AO3 unavailable on some networks

Postmortem

The issue on September 17th actually began as a problem that was not on our end. We received internal reports of issues accessing the site, but our metrics only showed CPU load dropping off by about half.

After running some basic network troubleshooting, we found that we were unable to reach the site when forcing a connection via IPv4, but forcing a connection via IPv6 did work. Given that the IP addresses in question belong to Cloudflare, there was little we could do other than report the issue. The postmortem later posted by Cloudflare confirms that we were early to identify & escalate the issue, as our tweet was posted 11 minutes before Cloudflare declared an incident 😉

After Cloudflare resolved the issue, the Archive briefly went down again, displaying 503 errors. The metrics showed a similar CPU dropoff as we saw on the 17th.

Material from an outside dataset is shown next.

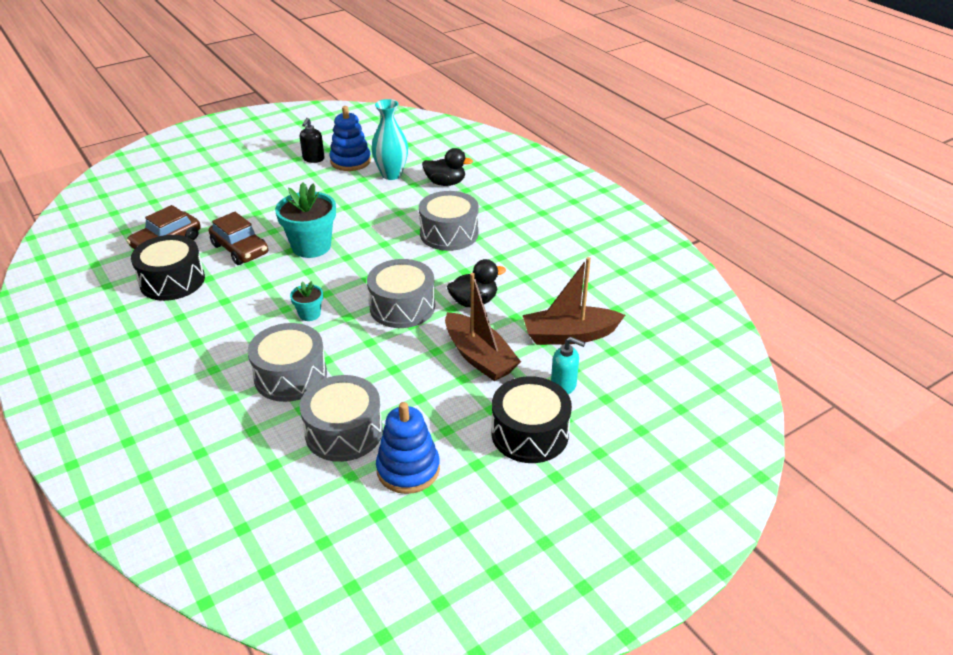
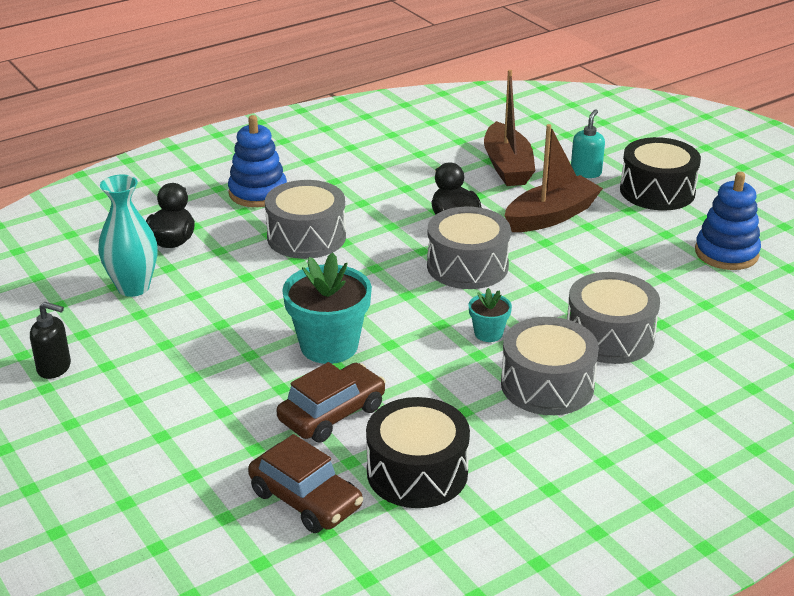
camera: 90 degrees left, 5 degrees down
grey drum [300,375,383,462] -> grey drum moved to [501,317,599,415]
blue stacking toy [330,106,371,171] -> blue stacking toy moved to [228,115,287,207]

This confirmed to us that the issue appeared to be socket related, as the flood of IPv4 connections returning would have opened a lot of sockets at once. To resolve this, we changed our firewall configuration so that they can communicate with the frontend servers over additional internal IP addresses, which increases the amount of sockets available (this was the previously mentioned “difficult change”, although we ended up applying it to a different set of servers than we were originally planning to). Since making this change, we have not seen any similar disruption.

Posted Oct 08, 2024 - 00:03 UTC

Resolved

AO3 users over several ISPs were unable to access the Archive. ISPs who could fall back to IPv6 (primarily cell providers) were not impacted.
Posted Sep 17, 2024 - 17:50 UTC